Steve and Diantha Hodges have served in Tennessee as United Methodist missionaries. After three and a half years of mission work in Korea and North Carolina, they began a new mission project in 1991 in Hancock County, Tennessee -- just south of Virginia, on the border. Jubilee Project is a mission project begun, in the spirit of the Jubilee Year of Leviticus 25, to help community residents gain the skills, experience and hope necessary to provide for the needs of one of the lowest-income areas of Appalachia.
Steve spent his childhood in South Korea, where his parents were United Methodist missionaries. His father was a retired United Methodist minister. Steve attended Perkins School of Theology and Union Theological Seminary in Virginia, graduating (as a lay person) in 1980. Steve directed community development for Jubilee Project. He helped start the Jubilee Youth program to provide leadership and faith development, recreation and enrichment for youth; and cooperatives of craftspersons and of persons making food and farm products. Steve was involved with economic development projects, including Jubilee's small business incubator, holding small business classes and countywide projects. The most recent projects include the development of the Clinch-Powell Community Kitchens, a shared-use commercial kitchen in which farmers and small-business people can create their own value added food products, and the creation of Appalachian Spring Cooperative, an association of growers and food processors using the Clinch-Powell Community Kitchens to produce gourmet food products for commercial sale. The Kitchen has drawn attention from the Tennessee Legislature as holding promise for new income for farmers under increasing financial pressure.
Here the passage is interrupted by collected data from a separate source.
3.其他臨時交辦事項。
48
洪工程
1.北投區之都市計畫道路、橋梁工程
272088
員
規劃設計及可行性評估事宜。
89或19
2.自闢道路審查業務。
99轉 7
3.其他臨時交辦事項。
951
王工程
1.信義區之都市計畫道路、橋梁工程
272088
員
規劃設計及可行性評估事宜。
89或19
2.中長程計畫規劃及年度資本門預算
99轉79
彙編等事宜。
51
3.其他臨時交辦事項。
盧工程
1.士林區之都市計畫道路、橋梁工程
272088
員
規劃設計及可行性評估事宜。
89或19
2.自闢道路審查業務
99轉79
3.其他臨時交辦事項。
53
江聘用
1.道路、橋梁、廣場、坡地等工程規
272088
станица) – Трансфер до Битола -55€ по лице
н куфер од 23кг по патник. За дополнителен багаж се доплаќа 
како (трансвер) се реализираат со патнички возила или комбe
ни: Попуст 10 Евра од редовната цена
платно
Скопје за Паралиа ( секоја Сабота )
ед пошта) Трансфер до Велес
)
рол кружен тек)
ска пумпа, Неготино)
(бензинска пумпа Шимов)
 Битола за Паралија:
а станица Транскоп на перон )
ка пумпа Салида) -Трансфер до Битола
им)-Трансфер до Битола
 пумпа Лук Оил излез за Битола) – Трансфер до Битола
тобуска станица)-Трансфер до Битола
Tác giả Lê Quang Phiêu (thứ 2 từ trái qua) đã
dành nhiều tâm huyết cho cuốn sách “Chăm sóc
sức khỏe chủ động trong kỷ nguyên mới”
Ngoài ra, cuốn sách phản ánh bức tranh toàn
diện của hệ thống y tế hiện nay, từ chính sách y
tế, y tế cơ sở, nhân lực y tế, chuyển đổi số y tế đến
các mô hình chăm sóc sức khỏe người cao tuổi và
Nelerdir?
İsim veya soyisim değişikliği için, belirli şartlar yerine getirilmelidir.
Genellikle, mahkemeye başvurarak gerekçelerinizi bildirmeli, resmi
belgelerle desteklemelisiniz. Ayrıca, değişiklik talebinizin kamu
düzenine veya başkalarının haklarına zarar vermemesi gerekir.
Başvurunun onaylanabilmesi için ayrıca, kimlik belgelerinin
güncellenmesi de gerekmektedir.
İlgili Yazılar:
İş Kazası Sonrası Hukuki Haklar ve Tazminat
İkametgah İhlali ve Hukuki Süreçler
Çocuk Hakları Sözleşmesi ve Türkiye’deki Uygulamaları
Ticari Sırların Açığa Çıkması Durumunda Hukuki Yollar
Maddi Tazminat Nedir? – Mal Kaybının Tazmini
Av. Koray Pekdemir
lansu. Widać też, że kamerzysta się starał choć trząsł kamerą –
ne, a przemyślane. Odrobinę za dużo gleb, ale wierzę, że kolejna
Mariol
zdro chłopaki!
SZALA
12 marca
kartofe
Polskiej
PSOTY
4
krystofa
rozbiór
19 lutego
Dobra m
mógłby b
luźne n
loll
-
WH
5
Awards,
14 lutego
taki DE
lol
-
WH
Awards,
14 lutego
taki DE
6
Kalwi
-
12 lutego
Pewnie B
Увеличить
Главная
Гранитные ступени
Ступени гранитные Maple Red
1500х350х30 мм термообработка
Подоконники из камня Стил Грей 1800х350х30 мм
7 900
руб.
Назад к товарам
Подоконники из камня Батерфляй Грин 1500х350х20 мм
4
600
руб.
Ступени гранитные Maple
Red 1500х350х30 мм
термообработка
Diantha is the granddaughter of missionaries to Mexico, and the daughter of a retired United Church of Christ minister. She grew up in Indiana and Connecticut. Diantha's work at Jubilee included building the capacity of Jubilee Project and community members to build a better community, conducting leadership development programs, assisting with the development of collaborative community projects, especially those involved with health or concerns about youth. She also shares with Steve the work of speaking in churches and other administrative duties. She is currently involved in “Achieve Your Dreams”, a project whose aim is to help young women in Hancock County develop life skills, and their interest in college and careers. Within Holston Conference she worked with special camp sessions at Buffalo Mountain Camp for people with special needs. Previous to working with Jubilee Project, she was an occupational therapist, childbirth educator, and a trained midwife. Now she has a special interest of making herbal salves and products from the abundant plant life found in the Tennessee mountains.